For the title track, the first music recorded for the project, Bruner collaborated with Brazilian guitarist and singer Pedro Martins. It is Martins who provides revealing insight into the making of the record, recalling how he and Bruner spent the evening of the recording session, “talking about how life can be so unpredictable sometimes. As much as it is unpredictable in bringing challenges all of a sudden, it brings the cure too.” The song they were working on was one of the album’s tributes to Mac Miller.
There’s no escaping that the loss of Mac Miller in 2018 profoundly affected Bruner, and shapes It Is What It Is. “There was a period where I felt I could still hear his voice and mannerisms,” he says, tears forming in his eyes. “It would haunt me. I felt like there was nobody there.” Bruner pauses and, after taking a moment to gaze around the room blankly, his tone switches. The conversation turns to happier memories. “[Miller] was very focused and driven, always balancing so many things.

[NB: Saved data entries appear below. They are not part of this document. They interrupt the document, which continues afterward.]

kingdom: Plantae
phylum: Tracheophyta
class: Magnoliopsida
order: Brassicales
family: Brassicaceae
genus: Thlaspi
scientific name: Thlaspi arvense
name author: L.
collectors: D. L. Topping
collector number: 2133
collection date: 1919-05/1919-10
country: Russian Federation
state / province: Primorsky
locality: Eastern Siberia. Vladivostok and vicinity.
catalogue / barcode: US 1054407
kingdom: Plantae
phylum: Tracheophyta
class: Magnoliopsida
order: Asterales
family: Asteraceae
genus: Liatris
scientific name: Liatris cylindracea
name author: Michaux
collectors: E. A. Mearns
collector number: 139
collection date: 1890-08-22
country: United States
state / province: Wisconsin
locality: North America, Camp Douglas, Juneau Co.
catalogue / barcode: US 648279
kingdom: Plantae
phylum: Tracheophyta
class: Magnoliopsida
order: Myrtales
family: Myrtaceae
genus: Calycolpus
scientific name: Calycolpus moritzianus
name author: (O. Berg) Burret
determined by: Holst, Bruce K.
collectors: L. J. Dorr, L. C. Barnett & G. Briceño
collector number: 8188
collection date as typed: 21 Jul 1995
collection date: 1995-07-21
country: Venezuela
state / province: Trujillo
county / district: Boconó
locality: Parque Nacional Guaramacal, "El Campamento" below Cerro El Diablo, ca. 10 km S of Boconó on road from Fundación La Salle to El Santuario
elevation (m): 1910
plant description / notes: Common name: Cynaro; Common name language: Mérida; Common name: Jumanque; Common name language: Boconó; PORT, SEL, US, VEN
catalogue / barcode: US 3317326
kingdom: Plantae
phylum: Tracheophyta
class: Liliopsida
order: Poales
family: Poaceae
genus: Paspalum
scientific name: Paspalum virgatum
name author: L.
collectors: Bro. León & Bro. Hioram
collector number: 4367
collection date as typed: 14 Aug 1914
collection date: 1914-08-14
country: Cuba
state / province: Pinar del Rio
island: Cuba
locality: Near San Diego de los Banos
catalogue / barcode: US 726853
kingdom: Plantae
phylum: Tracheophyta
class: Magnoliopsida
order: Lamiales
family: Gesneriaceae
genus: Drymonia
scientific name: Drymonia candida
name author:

If it wasn’t a girlfriend, it was recording 17 albums at once or throwing some crazy party.” At one soirée held at Miller’s house, the rapper decided to group text his phone’s entire contact list: “He had everybody in there, A$AP [Rocky], Tyler [the Creator], Justin Bieber, it was a couple of hundred people, it was a full-on cacophony!” Miller, Bruner explains, shared his affinity for pranks and mischief. “We always used to have this ‘extreme’ joke,” he recalls, smiling. “Every time we’d see each other, you had to extremely do whatever you were doing, so you’d just walk in, yell extreme and do whatever faster and louder. He was very silly like that.”
I ask Bruner if he ever uses humour as a coping mechanism. In response, he shrugs it off and says he mostly just likes to make people laugh. “[With this album] I just allowed the pain to be what it was and I didn’t try to run from it, I didn’t try to mask it, I didn’t try to overcompensate,” he says, The Powerpuff Girls playing on a muted hotel TV across from him. “I think there’s always a story to be told about the funny part. In general, it’s necessary to find the humour and find it quickly – otherwise you’ll get eaten alive.”